A study by a UO psychologist confirms what has long been suspected: There is biology behind the adolescent’s drive to self-evaluate at puberty.
A specific region of the brain is in play when children consider their identity and social status as they move into adolescence, the often-turbulent time of reaching puberty and entering middle school, psychology professor Jennifer Pfeifer said. She is director of the department's Developmental Social Neuroscience Lab.
In a study of 27 neurologically typical children who underwent functional magnetic resonance imaging (fMRI) at ages 10 and 13, activity in the brain's ventromedial prefrontal cortex increased dramatically when the subjects responded to questions about how they view themselves.
The findings, published in the April 24 issue of the Journal of Neuroscience, confirm previous findings that specific brain networks support self-evaluations in the growing brain, but, more importantly, provide evidence that basic biology may well drive some of these changes, Pfeifer said.
"This is a longitudinal fMRI study, which is still relatively uncommon," Pfeifer said. "It suggests a link between neural responses during self-evaluative processing in the social domain, and pubertal development. This provides a rare piece of empirical evidence in humans, rather than animal models, that supports the common theory that adolescents are biologically driven to go through a social reorientation."
Participants were scanned for about seven minutes at each visit. They responded to a series of attributes tied to social or academic domains -- social ones such as "I am popular" or "I wish I had more friends" and academic ones such as "I like to read just for fun" or "Writing is so boring." Social and academic evaluations were made about both the self and a familiar fictional character, Harry Potter.

ACTIVITY LIST:
1. In the passage on adolescent self-evaluation, how many children took part in the study?
2. Return the passage on adolescent self-evaluation from "A study by a" to "Social Neuroscience Lab.".
3. Does the passage on adolescent self-evaluation support each statement below? Answer yes or no for each, and quote the deciding words.
(a) Participants were scanned for about seven minutes at each visit.
(b) The children were scanned at ages 10 and 15.
(c) The findings appeared in the Journal of Neuroscience.
The rows have no connection to the passage on adolescent self-evaluation.

EXTRACTED ENTRIES:
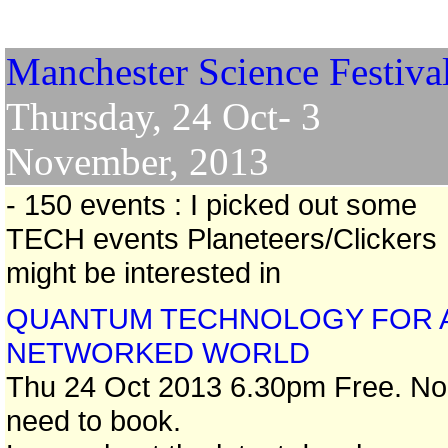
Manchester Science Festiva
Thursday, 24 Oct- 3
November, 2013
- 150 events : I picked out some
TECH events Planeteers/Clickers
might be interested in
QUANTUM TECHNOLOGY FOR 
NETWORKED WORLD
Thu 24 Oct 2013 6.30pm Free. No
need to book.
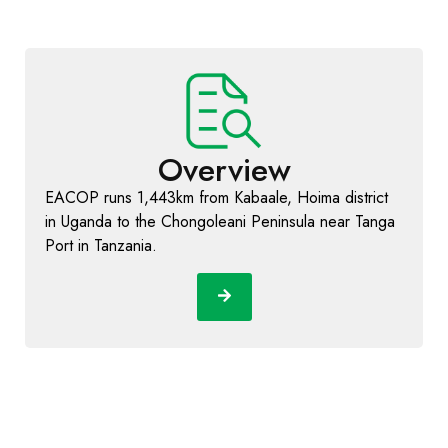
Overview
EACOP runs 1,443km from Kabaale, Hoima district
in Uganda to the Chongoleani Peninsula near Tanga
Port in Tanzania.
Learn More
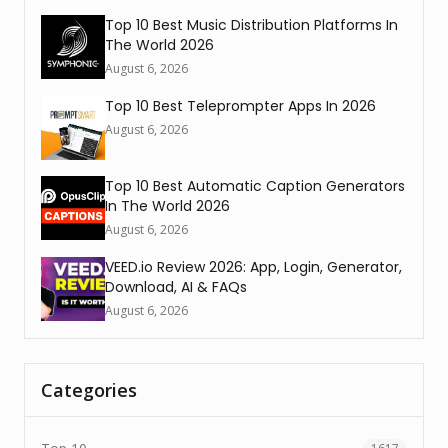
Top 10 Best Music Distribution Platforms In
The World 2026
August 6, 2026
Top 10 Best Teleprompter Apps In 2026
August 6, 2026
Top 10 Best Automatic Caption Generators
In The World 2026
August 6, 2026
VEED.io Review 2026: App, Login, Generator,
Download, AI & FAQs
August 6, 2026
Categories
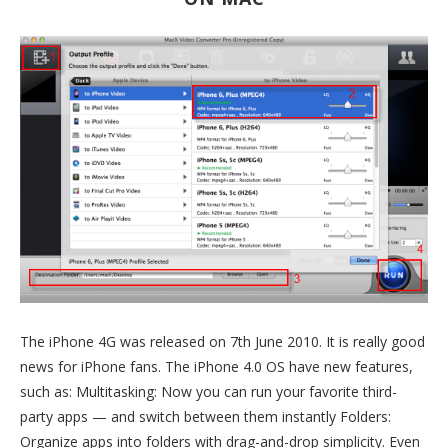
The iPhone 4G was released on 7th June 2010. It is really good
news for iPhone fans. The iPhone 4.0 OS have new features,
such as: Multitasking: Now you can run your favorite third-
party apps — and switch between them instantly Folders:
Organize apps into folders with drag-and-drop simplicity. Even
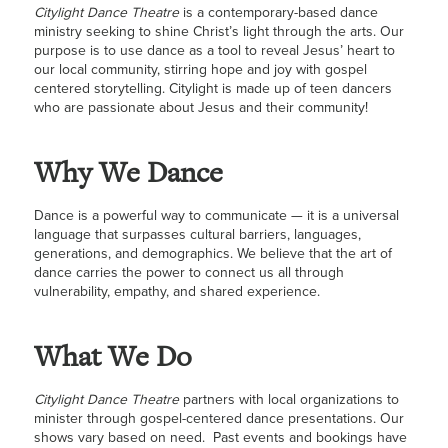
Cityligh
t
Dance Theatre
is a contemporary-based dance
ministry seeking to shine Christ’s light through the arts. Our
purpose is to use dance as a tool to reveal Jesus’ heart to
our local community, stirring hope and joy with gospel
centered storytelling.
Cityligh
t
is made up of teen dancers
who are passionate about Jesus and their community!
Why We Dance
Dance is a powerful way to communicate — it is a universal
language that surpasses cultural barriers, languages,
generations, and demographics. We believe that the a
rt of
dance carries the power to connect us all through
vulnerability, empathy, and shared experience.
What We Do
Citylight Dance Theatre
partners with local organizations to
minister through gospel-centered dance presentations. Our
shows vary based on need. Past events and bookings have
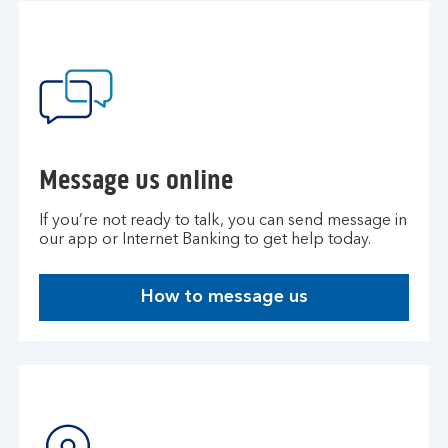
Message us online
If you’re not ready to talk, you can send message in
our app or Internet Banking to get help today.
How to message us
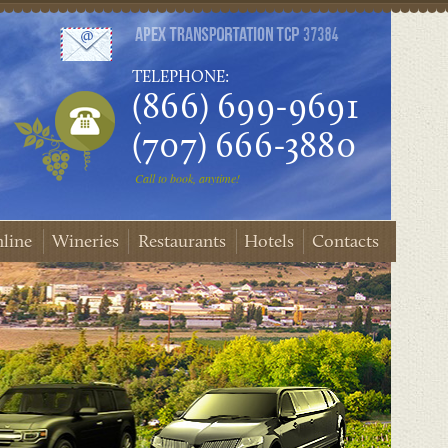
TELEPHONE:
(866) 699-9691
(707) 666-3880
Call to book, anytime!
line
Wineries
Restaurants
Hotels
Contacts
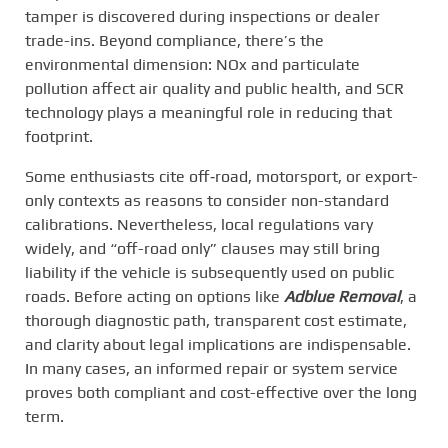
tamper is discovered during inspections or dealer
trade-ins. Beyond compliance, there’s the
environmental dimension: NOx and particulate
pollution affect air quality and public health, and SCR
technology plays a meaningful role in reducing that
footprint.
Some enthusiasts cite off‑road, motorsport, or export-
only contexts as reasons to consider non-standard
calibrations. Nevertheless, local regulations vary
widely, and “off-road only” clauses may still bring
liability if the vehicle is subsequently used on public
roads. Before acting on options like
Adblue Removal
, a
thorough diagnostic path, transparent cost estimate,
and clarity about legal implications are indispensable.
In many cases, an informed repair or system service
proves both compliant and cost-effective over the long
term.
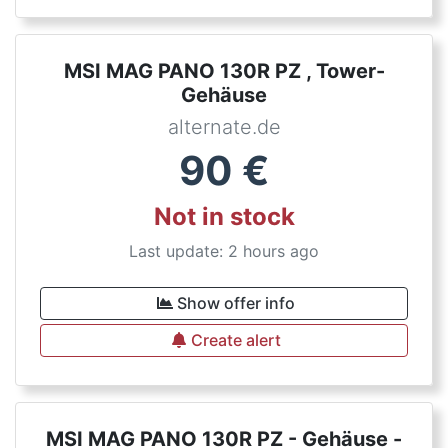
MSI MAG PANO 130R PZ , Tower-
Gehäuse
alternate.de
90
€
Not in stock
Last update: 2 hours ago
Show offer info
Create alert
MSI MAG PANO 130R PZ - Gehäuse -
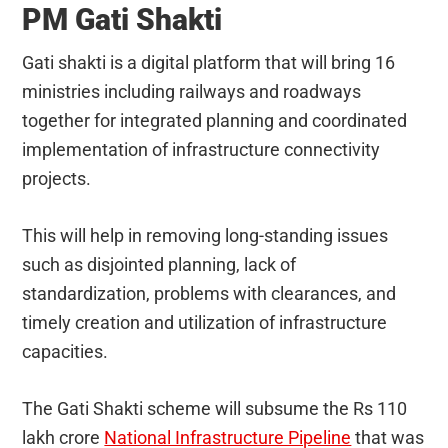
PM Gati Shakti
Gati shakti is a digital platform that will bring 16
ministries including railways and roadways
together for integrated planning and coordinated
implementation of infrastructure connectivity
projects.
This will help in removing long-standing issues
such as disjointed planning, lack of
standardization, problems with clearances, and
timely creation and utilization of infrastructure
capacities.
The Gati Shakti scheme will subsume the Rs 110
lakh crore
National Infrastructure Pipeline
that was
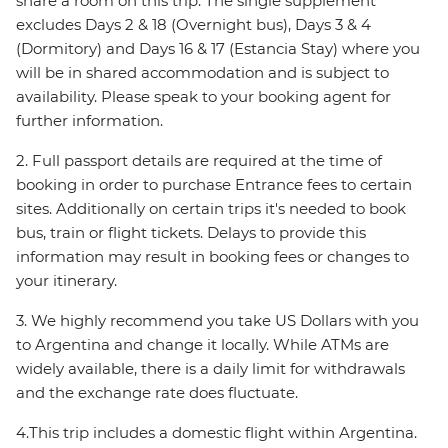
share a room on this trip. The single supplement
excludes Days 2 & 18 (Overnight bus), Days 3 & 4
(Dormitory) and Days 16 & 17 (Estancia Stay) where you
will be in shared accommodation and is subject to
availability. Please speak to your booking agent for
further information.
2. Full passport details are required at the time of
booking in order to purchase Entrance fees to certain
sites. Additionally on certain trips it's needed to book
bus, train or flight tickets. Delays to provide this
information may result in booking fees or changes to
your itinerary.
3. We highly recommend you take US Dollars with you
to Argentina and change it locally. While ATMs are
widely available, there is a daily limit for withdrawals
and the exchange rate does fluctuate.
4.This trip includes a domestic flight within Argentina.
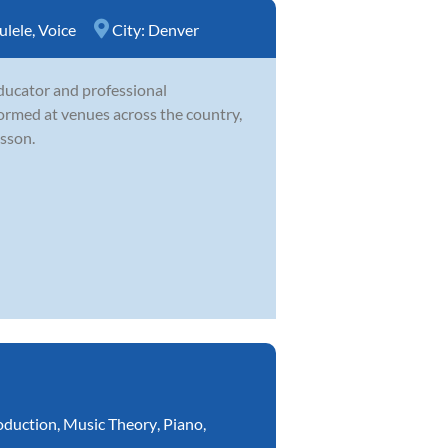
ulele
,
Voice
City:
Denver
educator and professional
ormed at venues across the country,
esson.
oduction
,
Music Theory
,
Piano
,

TASK-BY-TASK ANSWERS:
1. 27 neurologically typical children.

2.
A study by a UO psychologist confirms what has long been suspected: There is biology behind the adolescent’s drive to self-evaluate at puberty.
A specific region of the brain is in play when children consider their identity and social status as they move into adolescence, the often-turbulent time of reaching puberty and entering middle school, psychology professor Jennifer Pfeifer said. She is director of the department's Developmental Social Neuroscience Lab.

3.
(a) Yes: "Participants were scanned for about seven minutes at each visit."
(b) No: "at ages 10 and 13"
(c) Yes: "published in the April 24 issue of the Journal of Neuroscience"